Lewis & Clark Condensed
5,682 miles

We were both ready for a major street trip as we had been on the dirt the previous two years. I worked to get everything prepared for a re-visit to Newfoundland that we last visited in 2005. I had a complete package researched and ready in the can, and only waiting the motel details when Steve decided he would go to the Northeast on a couples ride. So after a very brief discussion we decided to head west. It doesn’t take much to persuade either of us to ride out west as the scenery and the roads are without comparison, I think, the best anywhere in the world. As a part of our evaluation we realized in the past ten years we had only been on two street trips to the West; 2003 in Wyoming and 2009 in Utah. This is all we needed to make new plans. I figure the work done for the Newfoundland trip will pay off at some point in the future. I happened to be reading a book about Lewis & Clark and thought this would be a good theme for our trip. Although we have been in southeast Idaho, much of the state had been unexplored by us, and we had never ridden in Washington or Oregon. So it was set, now we only needed to convince our wives we needed to leave a day early to make up for the extra distance. When they heard of our plan to ride from home to Scottsbluff in one day covering 1200 miles they thought we were crazy. They suggested we leave the night before and cover some of the mileage to reduce the overall one day requirement. Having previously completed an official Ironbutt we didn’t see the need to ride an additional 300 miles in one day just to say we did it. We left on Tuesday late afternoon, got some miles under our belt making the next day a manageable 897 miles. As we have done in all of our recent trips we routed the trip using Garmin Road Trip software and then using Steve’s Zumo GPS unit. This year we added a new twist which was to add waypoints of potential stops. It had become pretty easy for us to look at a route on Google Earth and know where the best stops would be. Having them in the Garmin allows us to manage our time most effectively and we just focus on riding. We take a lot of grief for this level of planning but it works for us and maximizes the time we have in the saddle and allows just enjoy the ride.

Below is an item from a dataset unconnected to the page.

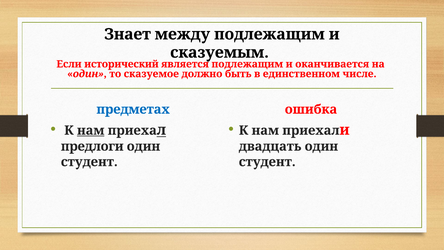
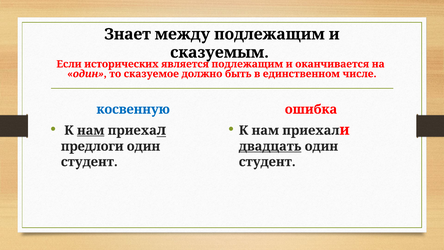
исторический: исторический -> исторических
предметах: предметах -> косвенную
двадцать underline: none -> present
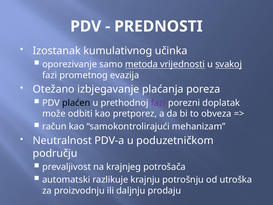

Despite the mishap in Missoula we both think this was our best trip to date. We basically rode from Cincinnati to Ogallala NE on the interstate on the way out and from Des Moines IA to Cincinnati on the way home thus avoiding as much as possible. It also meant that we never spent an entire day on the interstate. We will continue this tactic in the future of riding on the secondary roads across the plain states. The other unique feature this year was the number of micro breweries we visited. When I was first setting up the trip this was not a goal, but as I began to look around it became obvious we needed to take advantage. There were seven nights when we stayed within walking distance of a micro brewery. In my preparation I found the web site Beermapping.com and this helped a great deal.